In Austria Samson Hirsch held the office for the province of Moravia from 1847 to 1851. He was elected according to the complicated method prescribed in the law issued by Maria Theresa. At the time of his resignation the legal position of the Jewish communities was in a state of chaos owing to the events of 1848, which had played havoc with the principles on which the legislation rested. The government then appointed as substitute Abraham Placzek of Boskowitz, who in his last years had his son Baruch Placzek of Brünn appointed as his assistant. An attempt made by Baron Moritz Königswarter, who was a member of the House of Lords, to introduce into the law of 1890 regulating the legal status of the Austrian Jewish congregations a clause reestablishing the office of Landesrabbiner of Moravia was defeated in the lower house of the Reichsrath (Löw, "Das Mährische Landesrabbinat", in "Gesammelte Schriften", ii. 215–218, Szegedin, 1890; D'Elvert, "Zur Gesch. der Juden in Mähren und Oesterreich. Schlesien", pp. 209–211, Brünn, 1895; Willibald Müller, "Beiträge zur Geschichte der Mährischen Judenschaft", pp. 157–165, Olomouc, 1903). Baruch Placzek is, however, officially addressed by the government authorities as "Landesrabbiner"; he recently appointed Solomon Funk, rabbi of Boskowitz, as his substitute, an appointment which the government confirmed ("Oesterr. Wochenschrift", 1904, p. 190). The office existed also in Siebenbürgen early in the 19th century.

**********

- **Written problem 1**
In the passage on the Moravian chief rabbinate, who did Baruch Placzek recently appoint as his substitute?
- **Written problem 2**
Write a continuation of the passage on the Moravian chief rabbinate, starting after its final sentence.
The entries after the passage on the Moravian chief rabbinate are separate material.

**********

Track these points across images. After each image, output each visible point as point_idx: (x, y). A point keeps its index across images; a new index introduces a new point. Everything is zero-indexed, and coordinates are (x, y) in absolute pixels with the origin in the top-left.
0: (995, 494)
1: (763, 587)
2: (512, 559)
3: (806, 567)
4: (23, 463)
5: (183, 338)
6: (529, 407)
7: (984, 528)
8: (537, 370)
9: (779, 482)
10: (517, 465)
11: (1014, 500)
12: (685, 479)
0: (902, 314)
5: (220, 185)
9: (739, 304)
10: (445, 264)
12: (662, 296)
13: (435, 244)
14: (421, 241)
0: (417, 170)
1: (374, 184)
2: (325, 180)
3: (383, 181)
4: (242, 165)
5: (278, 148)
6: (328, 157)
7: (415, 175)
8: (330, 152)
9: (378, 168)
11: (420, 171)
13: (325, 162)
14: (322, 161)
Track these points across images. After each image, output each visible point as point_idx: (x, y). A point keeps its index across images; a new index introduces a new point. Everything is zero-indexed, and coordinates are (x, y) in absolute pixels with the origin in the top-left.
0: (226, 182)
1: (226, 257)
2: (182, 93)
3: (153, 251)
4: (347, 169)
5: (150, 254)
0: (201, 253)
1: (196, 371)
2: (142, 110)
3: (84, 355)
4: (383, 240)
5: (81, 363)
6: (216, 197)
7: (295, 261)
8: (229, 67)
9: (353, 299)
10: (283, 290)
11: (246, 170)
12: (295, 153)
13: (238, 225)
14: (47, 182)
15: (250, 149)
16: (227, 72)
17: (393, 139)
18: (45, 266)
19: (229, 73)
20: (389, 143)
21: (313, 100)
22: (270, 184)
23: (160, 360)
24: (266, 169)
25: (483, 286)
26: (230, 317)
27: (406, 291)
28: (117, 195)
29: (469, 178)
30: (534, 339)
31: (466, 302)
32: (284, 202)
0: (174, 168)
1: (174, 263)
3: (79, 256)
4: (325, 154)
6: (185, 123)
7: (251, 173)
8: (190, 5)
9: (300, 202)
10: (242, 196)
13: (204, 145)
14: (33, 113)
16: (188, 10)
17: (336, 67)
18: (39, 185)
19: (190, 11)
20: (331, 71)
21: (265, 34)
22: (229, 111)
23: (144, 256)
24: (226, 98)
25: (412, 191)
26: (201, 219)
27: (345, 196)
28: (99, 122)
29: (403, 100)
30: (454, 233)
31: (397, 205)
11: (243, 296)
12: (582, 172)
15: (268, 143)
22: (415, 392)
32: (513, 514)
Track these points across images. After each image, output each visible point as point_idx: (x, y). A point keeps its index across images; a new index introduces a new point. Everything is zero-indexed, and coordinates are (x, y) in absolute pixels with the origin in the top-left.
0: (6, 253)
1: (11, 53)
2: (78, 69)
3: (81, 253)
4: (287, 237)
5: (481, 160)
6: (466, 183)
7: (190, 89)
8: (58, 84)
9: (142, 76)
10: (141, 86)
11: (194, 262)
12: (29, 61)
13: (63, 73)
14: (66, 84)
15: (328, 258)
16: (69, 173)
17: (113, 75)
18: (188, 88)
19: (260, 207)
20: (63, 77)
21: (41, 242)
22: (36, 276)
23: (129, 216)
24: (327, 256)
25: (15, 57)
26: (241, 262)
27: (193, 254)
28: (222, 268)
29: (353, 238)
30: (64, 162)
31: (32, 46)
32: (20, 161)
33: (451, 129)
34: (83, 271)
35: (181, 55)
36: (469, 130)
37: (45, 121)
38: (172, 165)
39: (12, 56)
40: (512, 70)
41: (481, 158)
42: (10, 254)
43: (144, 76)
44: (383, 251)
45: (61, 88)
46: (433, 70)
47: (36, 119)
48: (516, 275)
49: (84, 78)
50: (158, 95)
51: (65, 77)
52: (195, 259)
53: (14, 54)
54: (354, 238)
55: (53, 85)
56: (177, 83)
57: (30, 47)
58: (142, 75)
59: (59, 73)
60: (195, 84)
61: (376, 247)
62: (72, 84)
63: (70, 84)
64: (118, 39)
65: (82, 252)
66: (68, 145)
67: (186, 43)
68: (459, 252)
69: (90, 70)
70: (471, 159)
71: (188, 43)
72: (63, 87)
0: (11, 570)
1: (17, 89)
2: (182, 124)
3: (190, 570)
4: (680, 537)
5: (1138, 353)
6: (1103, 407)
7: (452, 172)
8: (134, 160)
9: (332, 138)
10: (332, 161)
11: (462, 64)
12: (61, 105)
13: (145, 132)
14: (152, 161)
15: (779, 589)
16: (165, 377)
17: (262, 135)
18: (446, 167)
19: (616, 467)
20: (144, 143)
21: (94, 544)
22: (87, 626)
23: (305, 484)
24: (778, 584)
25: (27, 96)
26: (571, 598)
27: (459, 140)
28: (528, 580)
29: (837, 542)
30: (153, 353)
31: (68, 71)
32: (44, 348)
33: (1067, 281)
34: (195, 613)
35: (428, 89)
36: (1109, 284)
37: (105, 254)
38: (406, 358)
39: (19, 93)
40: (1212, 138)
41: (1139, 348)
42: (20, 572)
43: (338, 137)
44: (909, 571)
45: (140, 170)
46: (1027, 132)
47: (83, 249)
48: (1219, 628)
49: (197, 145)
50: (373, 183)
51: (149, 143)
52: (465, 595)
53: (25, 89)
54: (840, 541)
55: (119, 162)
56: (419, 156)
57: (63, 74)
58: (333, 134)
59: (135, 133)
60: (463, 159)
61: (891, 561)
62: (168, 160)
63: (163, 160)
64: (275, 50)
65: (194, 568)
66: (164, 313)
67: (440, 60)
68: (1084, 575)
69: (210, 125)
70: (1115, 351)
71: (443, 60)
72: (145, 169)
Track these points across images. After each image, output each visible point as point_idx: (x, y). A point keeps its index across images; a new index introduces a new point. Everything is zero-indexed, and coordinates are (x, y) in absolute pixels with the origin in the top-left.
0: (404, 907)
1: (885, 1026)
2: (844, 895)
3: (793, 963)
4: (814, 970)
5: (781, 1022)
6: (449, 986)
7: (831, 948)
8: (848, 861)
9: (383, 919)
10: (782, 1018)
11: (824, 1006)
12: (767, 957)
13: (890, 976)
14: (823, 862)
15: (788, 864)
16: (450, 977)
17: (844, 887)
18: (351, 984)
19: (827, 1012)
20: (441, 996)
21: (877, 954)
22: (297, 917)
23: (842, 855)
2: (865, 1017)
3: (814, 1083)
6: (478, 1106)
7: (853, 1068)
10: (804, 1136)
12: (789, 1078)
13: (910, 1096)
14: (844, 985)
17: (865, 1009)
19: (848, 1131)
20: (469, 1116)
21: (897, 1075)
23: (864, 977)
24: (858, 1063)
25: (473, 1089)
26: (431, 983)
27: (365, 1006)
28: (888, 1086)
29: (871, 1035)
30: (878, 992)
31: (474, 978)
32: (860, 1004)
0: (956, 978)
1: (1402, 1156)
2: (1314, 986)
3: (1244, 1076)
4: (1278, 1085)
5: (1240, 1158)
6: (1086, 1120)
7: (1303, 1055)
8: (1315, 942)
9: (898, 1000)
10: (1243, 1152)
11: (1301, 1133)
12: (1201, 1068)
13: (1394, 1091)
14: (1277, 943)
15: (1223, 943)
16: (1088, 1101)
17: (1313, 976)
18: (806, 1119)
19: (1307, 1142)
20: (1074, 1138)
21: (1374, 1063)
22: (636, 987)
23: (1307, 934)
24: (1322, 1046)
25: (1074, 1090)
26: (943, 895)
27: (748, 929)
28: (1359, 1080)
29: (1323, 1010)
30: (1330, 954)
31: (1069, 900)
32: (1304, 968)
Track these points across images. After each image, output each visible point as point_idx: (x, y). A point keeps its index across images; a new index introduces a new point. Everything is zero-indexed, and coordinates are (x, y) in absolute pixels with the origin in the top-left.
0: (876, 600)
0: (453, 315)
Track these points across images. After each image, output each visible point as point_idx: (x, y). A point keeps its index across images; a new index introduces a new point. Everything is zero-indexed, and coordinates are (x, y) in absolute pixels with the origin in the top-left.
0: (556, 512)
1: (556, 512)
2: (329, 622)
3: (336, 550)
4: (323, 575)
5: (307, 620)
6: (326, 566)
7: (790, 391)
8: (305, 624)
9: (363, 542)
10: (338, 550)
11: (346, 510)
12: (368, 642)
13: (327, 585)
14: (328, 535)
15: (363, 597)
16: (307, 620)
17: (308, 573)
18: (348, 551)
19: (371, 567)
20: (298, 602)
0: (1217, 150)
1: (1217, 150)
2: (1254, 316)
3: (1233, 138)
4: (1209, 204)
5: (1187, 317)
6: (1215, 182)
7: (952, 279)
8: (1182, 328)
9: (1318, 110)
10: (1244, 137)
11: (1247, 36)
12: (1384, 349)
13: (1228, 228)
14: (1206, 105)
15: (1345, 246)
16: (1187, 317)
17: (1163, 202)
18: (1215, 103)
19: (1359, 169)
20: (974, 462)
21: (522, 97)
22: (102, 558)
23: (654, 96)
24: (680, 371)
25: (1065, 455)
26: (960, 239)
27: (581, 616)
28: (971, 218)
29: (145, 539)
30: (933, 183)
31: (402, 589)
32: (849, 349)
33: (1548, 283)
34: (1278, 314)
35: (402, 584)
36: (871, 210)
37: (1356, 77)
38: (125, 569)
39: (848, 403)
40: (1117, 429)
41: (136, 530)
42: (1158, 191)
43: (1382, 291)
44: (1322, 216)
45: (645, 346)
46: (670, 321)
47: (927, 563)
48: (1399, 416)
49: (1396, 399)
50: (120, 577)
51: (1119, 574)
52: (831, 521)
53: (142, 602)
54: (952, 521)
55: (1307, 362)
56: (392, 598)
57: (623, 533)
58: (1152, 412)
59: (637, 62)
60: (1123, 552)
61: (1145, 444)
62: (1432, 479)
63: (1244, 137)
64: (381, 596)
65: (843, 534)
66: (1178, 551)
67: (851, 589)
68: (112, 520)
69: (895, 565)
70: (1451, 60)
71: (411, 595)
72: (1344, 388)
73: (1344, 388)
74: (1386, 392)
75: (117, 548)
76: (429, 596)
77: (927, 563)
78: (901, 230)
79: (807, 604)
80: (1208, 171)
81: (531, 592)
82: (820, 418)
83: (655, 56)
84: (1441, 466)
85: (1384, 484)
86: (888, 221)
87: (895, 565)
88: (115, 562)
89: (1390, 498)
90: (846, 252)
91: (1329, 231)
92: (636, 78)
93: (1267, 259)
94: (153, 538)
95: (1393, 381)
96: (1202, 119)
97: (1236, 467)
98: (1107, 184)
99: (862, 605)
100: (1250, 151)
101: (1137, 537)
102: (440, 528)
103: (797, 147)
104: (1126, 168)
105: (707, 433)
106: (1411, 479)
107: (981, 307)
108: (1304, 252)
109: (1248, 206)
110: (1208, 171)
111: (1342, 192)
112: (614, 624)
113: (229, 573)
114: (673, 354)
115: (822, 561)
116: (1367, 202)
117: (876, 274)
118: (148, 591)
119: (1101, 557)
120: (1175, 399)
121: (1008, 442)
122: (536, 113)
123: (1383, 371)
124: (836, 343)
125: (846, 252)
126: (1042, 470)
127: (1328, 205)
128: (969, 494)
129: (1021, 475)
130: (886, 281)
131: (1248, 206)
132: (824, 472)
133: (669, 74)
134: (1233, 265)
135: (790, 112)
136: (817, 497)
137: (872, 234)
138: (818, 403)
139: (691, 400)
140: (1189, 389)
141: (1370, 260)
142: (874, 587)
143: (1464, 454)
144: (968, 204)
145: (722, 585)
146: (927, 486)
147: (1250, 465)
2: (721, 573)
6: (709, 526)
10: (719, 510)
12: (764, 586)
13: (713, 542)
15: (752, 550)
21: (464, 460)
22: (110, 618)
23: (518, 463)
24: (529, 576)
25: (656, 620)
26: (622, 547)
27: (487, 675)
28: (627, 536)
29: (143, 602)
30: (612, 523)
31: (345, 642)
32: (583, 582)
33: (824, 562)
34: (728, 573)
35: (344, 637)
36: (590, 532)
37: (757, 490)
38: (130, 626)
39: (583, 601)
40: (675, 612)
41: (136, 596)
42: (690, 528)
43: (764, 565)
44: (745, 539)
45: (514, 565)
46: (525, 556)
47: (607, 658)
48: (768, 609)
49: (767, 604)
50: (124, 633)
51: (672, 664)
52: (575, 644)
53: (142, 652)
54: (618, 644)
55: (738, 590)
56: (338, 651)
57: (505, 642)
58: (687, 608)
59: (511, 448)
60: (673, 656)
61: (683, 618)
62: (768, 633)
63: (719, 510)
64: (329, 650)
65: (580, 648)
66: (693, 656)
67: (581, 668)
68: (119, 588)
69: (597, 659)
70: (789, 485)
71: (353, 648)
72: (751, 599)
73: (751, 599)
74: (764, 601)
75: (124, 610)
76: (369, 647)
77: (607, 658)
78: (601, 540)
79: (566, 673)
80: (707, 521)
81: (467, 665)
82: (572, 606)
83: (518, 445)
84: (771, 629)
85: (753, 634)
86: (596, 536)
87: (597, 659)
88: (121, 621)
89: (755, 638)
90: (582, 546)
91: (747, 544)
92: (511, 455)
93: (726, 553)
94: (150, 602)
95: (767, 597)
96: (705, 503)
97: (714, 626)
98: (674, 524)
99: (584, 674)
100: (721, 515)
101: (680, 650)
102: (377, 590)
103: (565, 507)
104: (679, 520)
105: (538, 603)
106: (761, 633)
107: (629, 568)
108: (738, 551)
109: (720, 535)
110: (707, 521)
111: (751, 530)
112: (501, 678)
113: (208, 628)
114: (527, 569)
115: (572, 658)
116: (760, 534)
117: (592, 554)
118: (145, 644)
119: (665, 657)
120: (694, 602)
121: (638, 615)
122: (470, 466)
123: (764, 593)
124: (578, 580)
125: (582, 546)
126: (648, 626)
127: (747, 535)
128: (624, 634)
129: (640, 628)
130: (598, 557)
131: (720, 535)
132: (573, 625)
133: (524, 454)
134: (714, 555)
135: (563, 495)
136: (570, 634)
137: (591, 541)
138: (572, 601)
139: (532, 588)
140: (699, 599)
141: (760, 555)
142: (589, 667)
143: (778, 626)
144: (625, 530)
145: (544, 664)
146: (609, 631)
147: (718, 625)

**********

- **Task answer 1**
Solomon Funk, rabbi of Boskowitz.

- **Task answer 2**
A similar institution is that of Chief Rabbi of the United Hebrew Congregations of the British Empire, which, however, rests exclusively on voluntary acknowledgement on the part of the congregations, and does not extend over whole groups of congregations like the Portuguese, the Reform, and the Polish organizations. The office of the Grand Rabbin du Consistoire Central in France is also of similar nature, but differs in that the chief rabbi acts merely in his capacity as member of the consistory, and not as hierarchic chief.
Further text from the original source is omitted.